- Location in Sarasota County and the state of Florida
- Coordinates: 27°21′33″N 82°31′16″W﻿ / ﻿27.35917°N 82.52111°W
- Country: United States
- State: Florida
- County: Sarasota

Area
- • Total: 0.83 sq mi (2.14 km^{2})
- • Land: 0.82 sq mi (2.13 km^{2})
- • Water: 0.0077 sq mi (0.02 km^{2})
- Elevation: 33 ft (10 m)

Population (2020)
- • Total: 2,418
- • Density: 2,944.9/sq mi (1,137.04/km^{2})
- Time zone: UTC-5 (Eastern (EST))
- • Summer (DST): UTC-4 (EDT)
- Area code: 941
- FIPS code: 12-49787
- GNIS feature ID: 2403354

= North Sarasota, Florida =

North Sarasota is a census-designated place (CDP) in Sarasota County, Florida, United States. The population was 2,418 at the 2020 census, down from 6,982 at the 2010 census. It is part of the North Port-Bradenton-Sarasota, Florida Metropolitan Statistical Area.

==Geography==
According to the United States Census Bureau, the CDP has a total area of 9.8 km2, of which 9.5 sqkm is land and 0.3 sqkm, or 3.22%, is water.

==Demographics==

Historical population
| Census | Pop. | Note | %± |
| 1970 | 1,737 |  | — |
| 1980 | 4,997 |  | 187.7% |
| 1990 | 6,702 |  | 34.1% |
| 2000 | 6,738 |  | 0.5% |
| 2010 | 6,982 |  | 3.6% |
| 2020 | 2,418 |  | −65.4% |
source:

===2020 census===
As of the 2020 census, North Sarasota had a population of 2,418. The median age was 35.6 years. 26.3% of residents were under the age of 18 and 13.5% of residents were 65 years of age or older.

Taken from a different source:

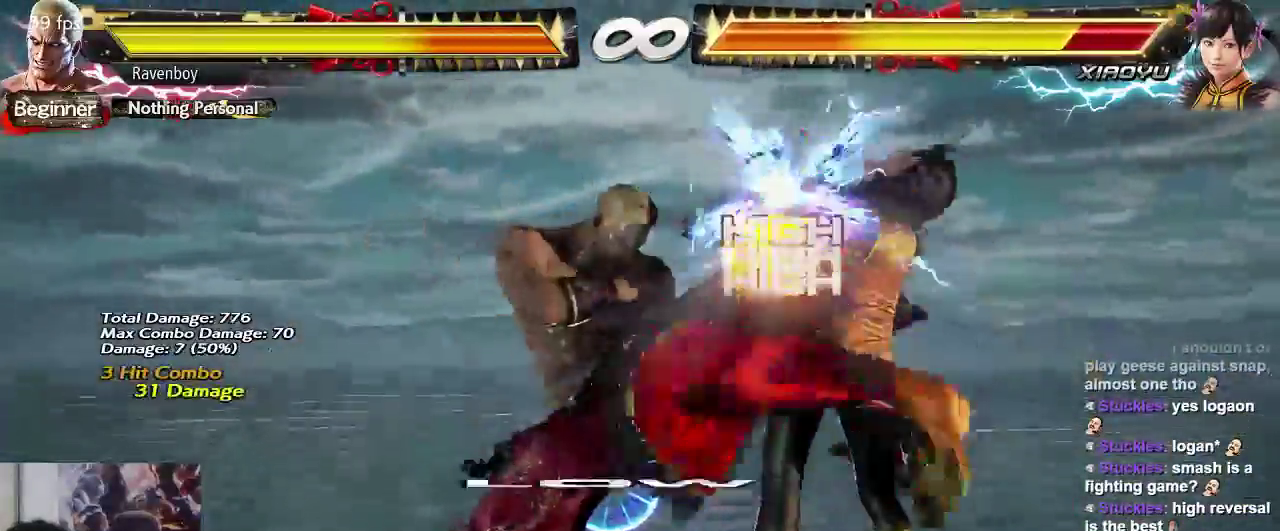
{"dt_ms": 500, "buttons": ["CIRCLE"], "left_stick": "left", "events": [[117, "left_stick", "left"], [150, "CIRCLE", "down"], [217, "CIRCLE", "up"], [300, "CIRCLE", "down"], [367, "CIRCLE", "up"], [433, "CIRCLE", "down"]]}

For every 100 females there were 87.4 males, and for every 100 females age 18 and over there were 84.8 males age 18 and over.

100.0% of residents lived in urban areas, while 0.0% lived in rural areas.

There were 782 households in North Sarasota, of which 35.9% had children under the age of 18 living in them. Of all households, 31.6% were married-couple households, 13.2% were households with a male householder and no spouse or partner present, and 45.8% were households with a female householder and no spouse or partner present. About 22.0% of all households were made up of individuals and 8.5% had someone living alone who was 65 years of age or older.

There were 877 housing units, of which 10.8% were vacant. The homeowner vacancy rate was 3.0% and the rental vacancy rate was 9.1%.

Racial composition as of the 2020 census
| Race | Number | Percent |
|---|---|---|
| White | 413 | 17.1% |
| Black or African American | 1,350 | 55.8% |
| American Indian and Alaska Native | 9 | 0.4% |
| Asian | 22 | 0.9% |
| Native Hawaiian and Other Pacific Islander | 2 | 0.1% |
| Some other race | 301 | 12.4% |
| Two or more races | 321 | 13.3% |
| Hispanic or Latino (of any race) | 597 | 24.7% |

===2000 census===
As of the census of 2000, there were 6,738 people, 2,770 households, and 1,792 families residing in the CDP. The population density was 1,781.2 PD/sqmi. There were 3,209 housing units at an average density of 848.3 /mi2. The racial makeup of the CDP was 63.86% White, 30.74% African American, 0.27% Native American, 0.49% Asian, 0.03% Pacific Islander, 2.97% from other races, and 1.65% from two or more races. Hispanic or Latino of any race were 8.77% of the population.

There were 2,770 households, out of which 23.4% had children under the age of 18 living with them, 44.9% were married couples living together, 15.1% had a female householder with no husband present, and 35.3% were non-families. 27.4% of all households were made up of individuals, and 14.4% had someone living alone who was 65 years of age or older. The average household size was 2.43 and the average family size was 2.94.

In the CDP, the population was spread out, with 22.1% under the age of 18, 7.0% from 18 to 24, 24.3% from 25 to 44, 23.7% from 45 to 64, and 22.8% who were 65 years of age or older. The median age was 43 years. For every 100 females, there were 92.0 males. For every 100 females age 18 and over, there were 86.2 males.

The median income for a household in the CDP was $33,084, and the median income for a family was $36,629. Males had a median income of $26,383 versus $21,505 for females. The per capita income for the CDP was $17,643. About 13.8% of families and 17.2% of the population were below the poverty line, including 32.0% of those under age 18 and 9.8% of those age 65 or over.